■ **Passage for review**
=== Section Start ===

Practical function examples

Git shortcut with defaults

function gc --description "Git commit with message"
    if test (count $argv) -eq 0
        echo "Usage: gc <message>"
        return 1
    end
    git add --all
    git commit -m "$argv"
end

Usage: gc "fix login redirect" stages everything and commits with that message.

Quick project switcher

function proj --argument-names name
    set -l base ~/projects
    if test -z "$name"
        ls $base
        return
    end
    if test -d $base/$name
        cd $base/$name
    else
        echo "Project '$name' not found in $base"
        return 1
    end
end

Run proj to list projects, or proj myapp to jump to ~/projects/myapp. Add tab completions for it too:

# ~/.config/fish/completions/proj.fish
complete -c proj -f -a "(ls ~/projects)"

Now proj followed by Tab lists your project directories. See my autocomplete guide for more on writing completions.

Backup with timestamp

function bak --argument-names file
    if test -z "$file"
        echo "Usage: bak <file>"
        return 1
    end
    cp $file $file.bak.(date +%Y%m%d-%H%M%S)
end

bak config.yaml creates config.yaml.bak.20260224-141500.

Docker cleanup

function docker-clean --description "Remove stopped containers, dangling images, unused volumes"
    echo "Removing stopped containers..."
    docker container prune -f
    echo "Removing dangling images..."
    docker image prune -f
    echo "Removing unused volumes..."
    docker volume prune -f
end

Event handlers

Functions can respond to events. This is useful for running code when variables change, when a command finishes, or when Fish exits.

Run code when a variable changes

function __on_pwd_change --on-variable PWD
    if test -f .node-version
        echo "Node version: "(cat .node-version)
    end
end

Every time you change directories, this checks for a .node-version file. The --on-variable PWD flag triggers the function whenever $PWD changes.

Run code on Fish exit

function __on_exit --on-event fish_exit
    echo "Goodbye!"
end

Run code after a command finishes

function __notify_long_command --on-event fish_postexec
    if test $CMD_DURATION -gt 10000
        echo "Command took "(math $CMD_DURATION / 1000)" seconds"
    end
end

This prints a notice when any command takes more than 10 seconds. $CMD_DURATION is a special Fish variable that holds the last command’s execution time in milliseconds.

Event handler naming

Event handler functions should start with double underscores or a unique prefix to avoid name collisions. Also, event handlers in autoloaded files won’t trigger until the function has been loaded once. For handlers that need to work from the start, put them in config.fish or conf.d/.

=== Section End ===

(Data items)
=== Section Start ===

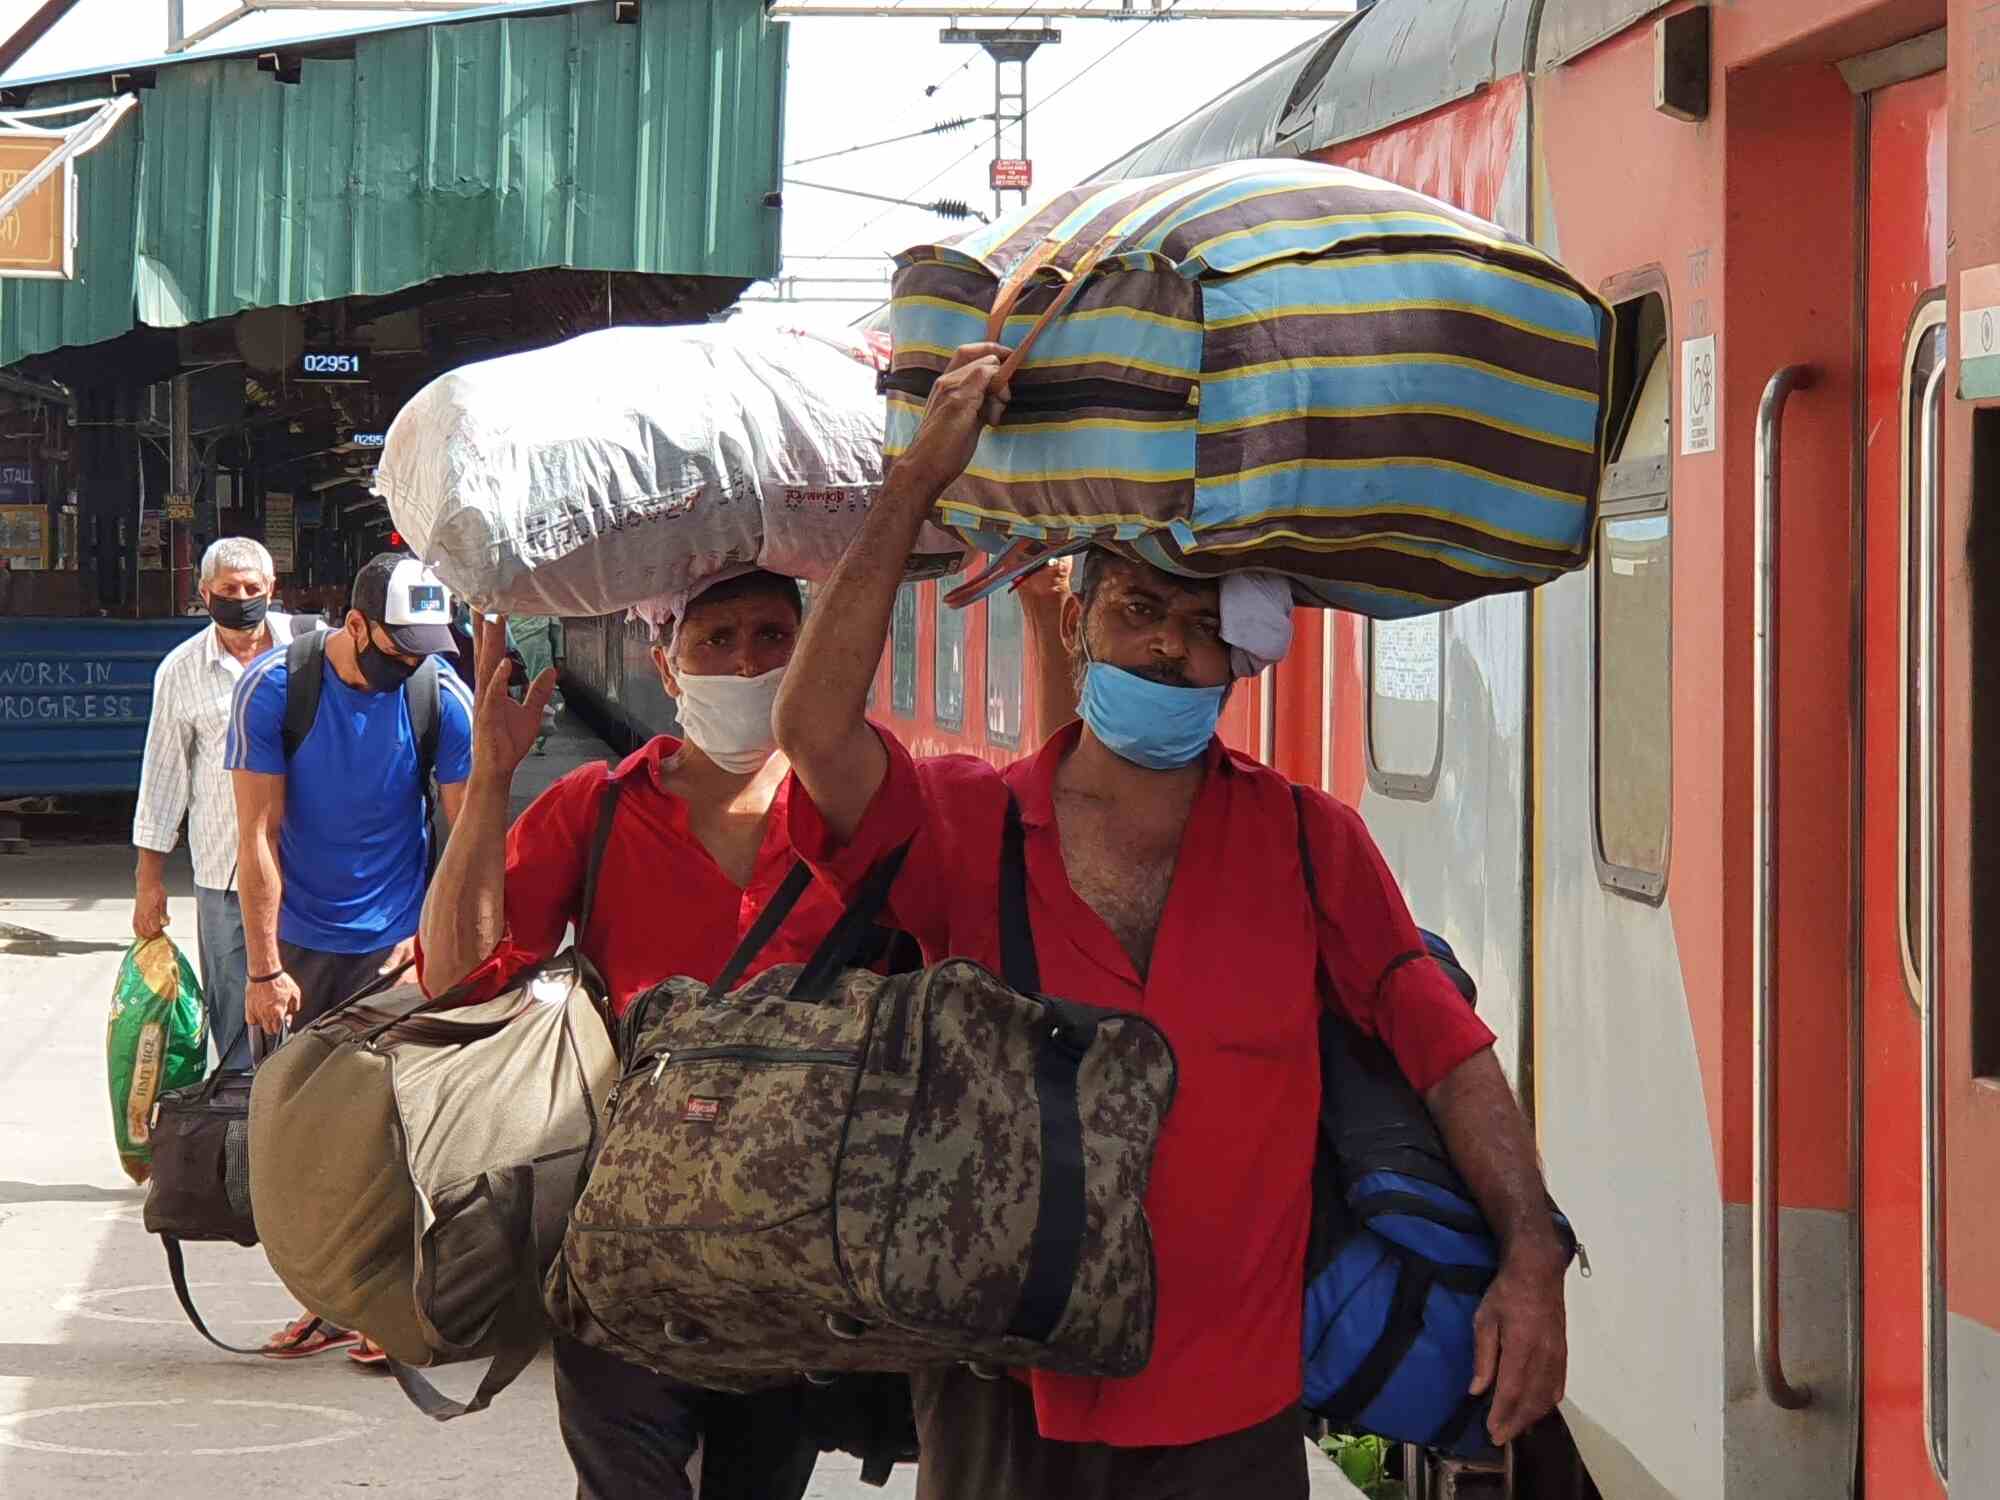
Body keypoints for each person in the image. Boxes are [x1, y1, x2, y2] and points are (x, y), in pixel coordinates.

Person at [771, 344, 1573, 1500]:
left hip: (1231, 1414)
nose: (1165, 645)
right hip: (1005, 1395)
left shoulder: (1310, 843)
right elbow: (816, 734)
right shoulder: (965, 827)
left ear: (1236, 660)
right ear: (1075, 622)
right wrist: (913, 488)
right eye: (1138, 609)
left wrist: (1530, 1252)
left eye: (1200, 625)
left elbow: (1445, 1056)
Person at [416, 570, 834, 1500]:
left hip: (799, 1241)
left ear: (814, 651)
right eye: (716, 640)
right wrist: (488, 778)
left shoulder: (865, 810)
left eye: (773, 636)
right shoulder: (596, 809)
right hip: (621, 1229)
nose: (747, 662)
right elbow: (454, 976)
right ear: (666, 667)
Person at [225, 552, 474, 1359]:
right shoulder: (273, 690)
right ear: (354, 623)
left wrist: (435, 938)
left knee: (395, 1137)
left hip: (398, 948)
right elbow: (256, 833)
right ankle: (323, 1302)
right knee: (300, 1139)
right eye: (393, 649)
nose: (407, 664)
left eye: (422, 651)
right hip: (297, 946)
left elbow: (469, 837)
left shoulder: (442, 697)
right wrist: (263, 968)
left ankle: (387, 1304)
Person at [133, 538, 300, 1073]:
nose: (243, 598)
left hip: (310, 870)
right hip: (224, 877)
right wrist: (148, 881)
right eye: (229, 590)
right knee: (237, 1023)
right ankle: (240, 1141)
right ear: (204, 593)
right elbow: (163, 780)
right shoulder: (180, 671)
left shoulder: (311, 655)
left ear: (273, 590)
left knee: (313, 1023)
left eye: (253, 589)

=== Section End ===

Extend the Fish shell functions guide, picking up after its last sentence. These records were taken from a separate source.

Scope and variable visibility

Functions have their own local scope by default. Variables set with set -l inside a function aren’t visible outside it:

function test_scope
    set -l secret "hidden"
    echo $secret
end
test_scope  # prints "hidden"
echo $secret  # prints nothing

Use set -g for global variables (visible everywhere in the session) or set -U for universal variables (persist across all Fish sessions):

set -g session_var "I last until you close this terminal"
set -U persistent_var "I survive restarts"

Functions vs abbreviations vs aliases

Fish has three ways to create shortcuts. Here’s when to use each:

FunctionsAbbreviationsAliases
Best forComplex logic, multi-line commandsSimple command shortcutsSimple command wrapping
ExpansionNo expansion, runs as-isExpands on command line before runningWraps as a function internally
History showsFunction nameExpanded commandAlias name
ArgumentsFull $argv handlingLimited (position/regex-based)Pass-through $argv

I use abbreviations for simple shortcuts (gsgit status), and functions for anything that needs logic. I covered abbreviations vs aliases in detail in Fish Shell abbreviations vs aliases.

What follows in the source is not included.